任务说明:
(a) 请把所示文字中从“url: 页面的链接，方便相对路径的解析”到“Len = len(urls)”的部分一字不差地抄录下来。
(b) 根据所示文字，回答下列问题：
(i) 正则表达式提取的是哪种标签中的超链接？
(ii) 函数 HTMLParse 的参数 url 有什么用途？
(iii) 如果没有匹配到任何链接，函数返回什么？

所示文字:
▬▬▬

HTMLParse.py 对给定的html页面进行分析，获得所有超链接

使用正则表达式： <[a|A] href="[a-zA-Z0-9/\.\-:_]+ 提取出所有的a标签后的超链接，剔除不符合要求的链接，并对相对链接进行拼接得到绝对链接。

# -*- coding: UTF-8 -*-
# 将给定的一个HTNL页面解析出所有的超链接

import re
from urllib.parse import urljoin

def HTMLParse(url, html):
    """
    url: 页面的链接，方便相对路径的解析
    html: 爬取的页面
    返
    回解析到的所有超链接列表，此处仅解析 a 标签中的超链接，包括相对链接
    """
    urls = re.findall('<[a|A] href="[a-zA-Z0-9/\.\-:_]+"', html)
    # print(urls)
    Len = len(urls)
    if(Len == 0):
        return None
    for i in range(Len):
        # print(urls[i])
        urls[i] = urls[i][urls[i].find("href=\"") + 6: -1]
        # print(urls[i])
        if(urls[i].find("javascript:void(0)") != -1):
            continue
        if(urls[i].find("http") == -1):
            # print(url + "-----" + urls[i])

▬▬▬

所给材料:
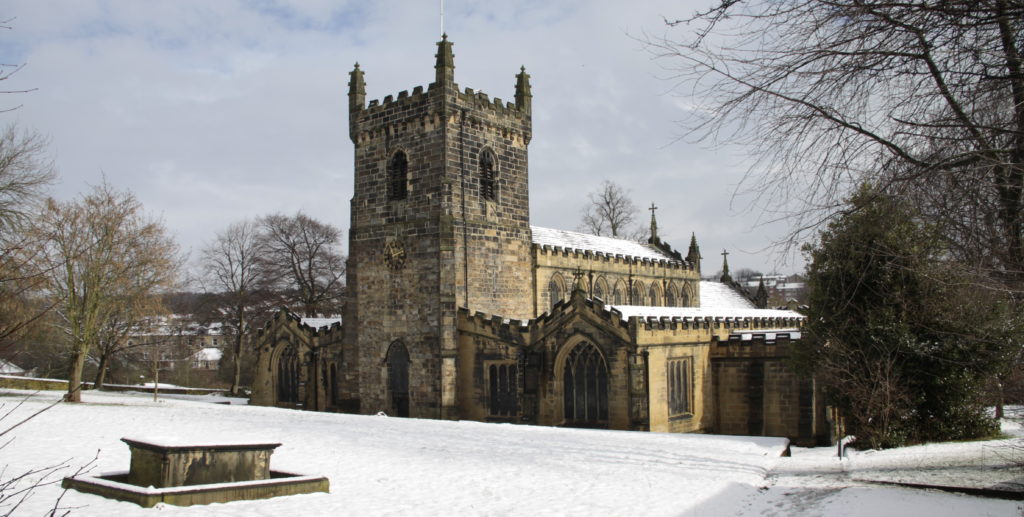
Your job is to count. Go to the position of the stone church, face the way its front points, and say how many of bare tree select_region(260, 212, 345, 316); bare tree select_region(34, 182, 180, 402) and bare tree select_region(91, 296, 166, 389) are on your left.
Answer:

▬▬▬

各题答案:
(a)
url: 页面的链接，方便相对路径的解析
    html: 爬取的页面
    返
    回解析到的所有超链接列表，此处仅解析 a 标签中的超链接，包括相对链接
    """
    urls = re.findall('<[a|A] href="[a-zA-Z0-9/\.\-:_]+"', html)
    # print(urls)
    Len = len(urls)

(b)
(i) a 标签。
(ii) 它是页面的链接，方便解析相对路径。
(iii) 返回 None。